Personne n'osa reprendre, en présence du peuple, les conclusions féroces du parquet pour faire étrangler la Cadière. Douze conseillers immolèrent leur honneur, dirent Girard innocent. Des douze autres, quelques jansénistes le condamnaient au feu, comme sorcier; et trois ou quatre, plus raisonnables, le condamnaient à mort, comme scélérat. Douze étant contre douze, le président Lebret allait départager la cour. Il jugea pour Girard. Acquitté de l'accusation de sorcellerie et de ce qui eût entraîné la mort, ou le renvoya, comme prêtre et confesseur, pour le procès ecclésiastique, à l'official de Toulon, à son intime ami, Larmedieu.
Le grand monde, les indifférents, furent satisfaits. Et l'on a fait si peu d'attention à cet arrêt qu'aujourd'hui encore M. Fabre dit, M. Méry répète, «que tous les deux furent acquittés». Chose extrêmement inexacte. La Cadière fut traitée comme calomniatrice, condamnée à voir ses mémoires et défenses lacérés et brûlés par la main du bourreau.

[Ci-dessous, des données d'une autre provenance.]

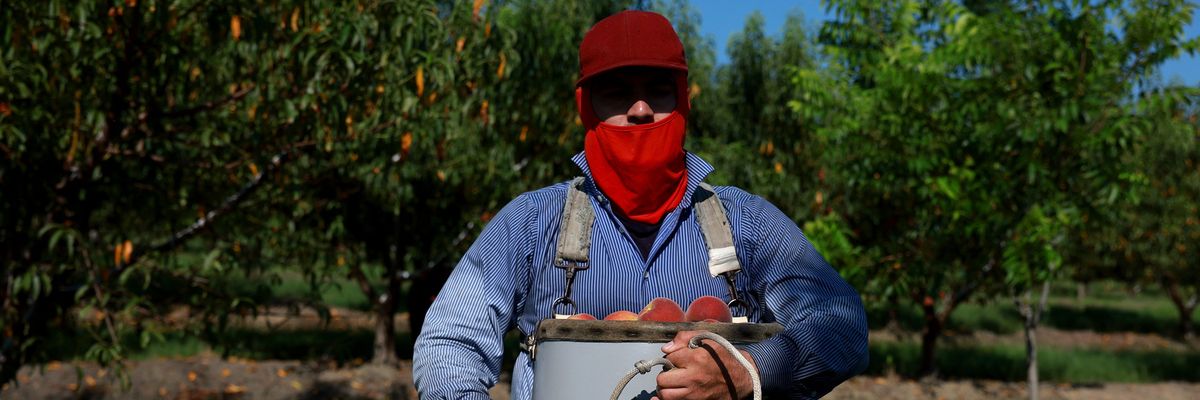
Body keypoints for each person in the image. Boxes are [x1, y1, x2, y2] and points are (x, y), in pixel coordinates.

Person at [413, 10, 868, 400]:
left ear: (683, 100)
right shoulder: (532, 223)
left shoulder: (745, 223)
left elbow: (841, 324)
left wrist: (750, 369)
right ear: (585, 107)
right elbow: (449, 342)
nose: (641, 110)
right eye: (616, 91)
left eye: (659, 88)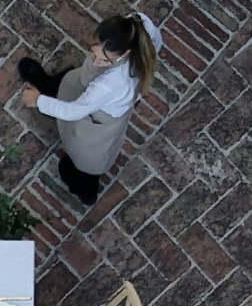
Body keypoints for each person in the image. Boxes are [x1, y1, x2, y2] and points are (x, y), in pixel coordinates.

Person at [15, 13, 158, 208]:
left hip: (95, 119)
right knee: (70, 85)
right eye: (93, 52)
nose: (96, 60)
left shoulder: (109, 84)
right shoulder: (138, 31)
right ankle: (50, 87)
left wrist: (38, 101)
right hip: (87, 91)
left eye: (105, 59)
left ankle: (86, 187)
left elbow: (74, 111)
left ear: (124, 53)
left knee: (86, 157)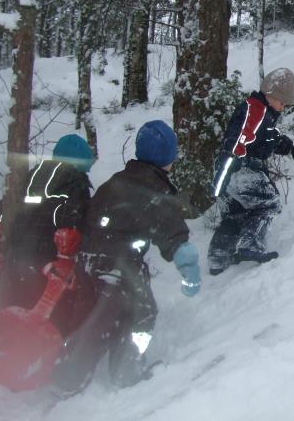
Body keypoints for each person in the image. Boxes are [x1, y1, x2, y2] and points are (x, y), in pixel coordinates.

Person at [52, 120, 201, 393]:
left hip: (89, 261)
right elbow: (171, 229)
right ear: (167, 156)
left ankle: (68, 376)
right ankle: (124, 370)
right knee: (143, 314)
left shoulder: (117, 180)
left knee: (100, 318)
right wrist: (188, 265)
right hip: (120, 266)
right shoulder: (153, 190)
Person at [0, 133, 94, 335]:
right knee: (51, 324)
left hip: (16, 260)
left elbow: (5, 207)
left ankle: (7, 356)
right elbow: (74, 222)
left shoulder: (33, 177)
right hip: (49, 267)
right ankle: (56, 358)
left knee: (14, 318)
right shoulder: (76, 183)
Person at [207, 68, 294, 276]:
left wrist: (291, 150)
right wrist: (229, 168)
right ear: (271, 95)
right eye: (282, 103)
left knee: (236, 212)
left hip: (234, 171)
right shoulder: (255, 110)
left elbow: (270, 137)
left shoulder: (265, 113)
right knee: (269, 203)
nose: (283, 108)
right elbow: (237, 138)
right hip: (241, 168)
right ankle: (250, 246)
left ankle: (218, 256)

Et il y avait encore un terrible sous-entendu. La Cadière étant marquée ainsi, flétrie pour calomnie, les Jésuites devaient pousser, continuer sous terre et suivre leur succès auprès du cardinal Fleury, appeler sur elle les punitions secrètes et arbitraires. La ville d'Aix le comprit ainsi. Elle sentit que le Parlement ne la renvoyait pas, mais la livrait plutôt. De là une terrible fureur contre le président Lebret, tellement menacé qu'il demanda qu'on fît venir le régiment de Flandre.

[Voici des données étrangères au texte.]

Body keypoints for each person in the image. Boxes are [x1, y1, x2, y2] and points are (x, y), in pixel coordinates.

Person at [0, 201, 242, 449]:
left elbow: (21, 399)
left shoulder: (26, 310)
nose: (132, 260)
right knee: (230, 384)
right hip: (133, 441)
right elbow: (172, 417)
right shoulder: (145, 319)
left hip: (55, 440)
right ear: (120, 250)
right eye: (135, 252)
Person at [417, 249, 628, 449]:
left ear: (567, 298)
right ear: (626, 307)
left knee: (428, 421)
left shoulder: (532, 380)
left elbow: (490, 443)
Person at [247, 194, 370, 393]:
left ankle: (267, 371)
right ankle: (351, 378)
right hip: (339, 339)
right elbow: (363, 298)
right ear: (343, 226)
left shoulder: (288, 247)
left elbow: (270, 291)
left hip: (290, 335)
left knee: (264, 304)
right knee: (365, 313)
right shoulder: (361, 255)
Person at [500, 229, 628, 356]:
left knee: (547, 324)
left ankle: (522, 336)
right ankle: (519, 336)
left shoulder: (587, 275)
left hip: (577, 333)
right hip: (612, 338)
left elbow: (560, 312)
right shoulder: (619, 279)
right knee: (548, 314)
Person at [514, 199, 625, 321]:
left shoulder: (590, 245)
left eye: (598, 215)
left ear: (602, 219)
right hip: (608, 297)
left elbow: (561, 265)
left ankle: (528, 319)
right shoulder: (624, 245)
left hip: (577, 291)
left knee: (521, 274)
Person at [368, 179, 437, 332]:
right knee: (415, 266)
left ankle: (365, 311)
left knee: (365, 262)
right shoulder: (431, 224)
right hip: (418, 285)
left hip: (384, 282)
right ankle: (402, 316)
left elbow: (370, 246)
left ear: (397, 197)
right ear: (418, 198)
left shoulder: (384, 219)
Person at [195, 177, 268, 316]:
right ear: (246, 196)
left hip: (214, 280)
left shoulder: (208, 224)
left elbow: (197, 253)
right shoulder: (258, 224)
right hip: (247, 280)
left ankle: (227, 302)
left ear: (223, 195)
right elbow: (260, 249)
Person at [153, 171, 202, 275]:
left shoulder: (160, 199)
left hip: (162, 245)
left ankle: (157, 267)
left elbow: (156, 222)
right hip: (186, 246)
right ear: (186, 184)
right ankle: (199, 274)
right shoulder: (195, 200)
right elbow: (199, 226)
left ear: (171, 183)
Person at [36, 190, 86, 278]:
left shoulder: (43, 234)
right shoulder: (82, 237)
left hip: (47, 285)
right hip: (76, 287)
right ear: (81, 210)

Girard fuyait dans une chaise fermée. On le découvrit, et il eût été tué s'il ne se fût sauvé dans l'église des Jésuites, où le coquin se mit à dire la messe. Il échappa et retourna à Dôle, honoré, glorifié de la Société. Il y mourut en 1733, en odeur de sainteté. Le courtisan Lebret mourut en 1735.
Le cardinal Fleury fit tout ce qui plut aux Jésuites. A Aix, à Toulon, à Marseille, il exila, bannit, emprisonna. Toulon surtout était coupable d'avoir porté l'effigie de Girard aux portes de ses girardines et d'avoir promené le sacro-saint tricorne des Jésuites.

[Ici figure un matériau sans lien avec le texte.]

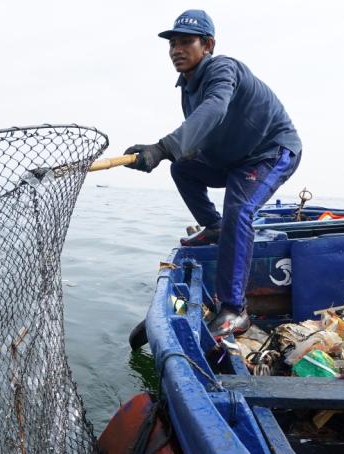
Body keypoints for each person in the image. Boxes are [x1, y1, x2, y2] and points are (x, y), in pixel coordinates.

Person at [125, 9, 302, 337]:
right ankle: (215, 227)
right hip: (235, 160)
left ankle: (235, 310)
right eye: (172, 43)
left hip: (271, 152)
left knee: (240, 209)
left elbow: (215, 109)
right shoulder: (187, 86)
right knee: (182, 167)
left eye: (186, 42)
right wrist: (155, 153)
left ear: (207, 45)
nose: (176, 50)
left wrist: (163, 146)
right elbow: (200, 136)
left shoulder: (222, 68)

La Cadière aurait dû, aux termes de l'arrêt, pouvoir y retourner, être remise à sa mère. Mais j'ose dire qu'on ne permit jamais qu'elle revînt sur ce brûlant théâtre de sa ville natale, si hautement déclarée pour elle. Qu'en fit-on? Jusqu'ici personne n'a pu le savoir.
Si le seul crime de s'être intéressé à elle méritait la prison, on ne peut douter qu'elle n'ait été bientôt emprisonnée elle-même; que les Jésuites n'aient eu aisément de Versailles une lettre de cachet pour enfermer la pauvre fille, pour étouffer, ensevelir avec elle une affaire si triste pour eux. On aura attendu sans doute que le public fût distrait, pensât à autre chose. Puis la griffe l'aura ressaisie, plongée, perdue dans quelque couvent ignoré, éteinte dans un in-pace.
Elle n'avait que vingt et un ans au moment de l'arrêt, et elle avait toujours espéré de vivre peu. Que Dieu lui en ait fait la grâce[92]!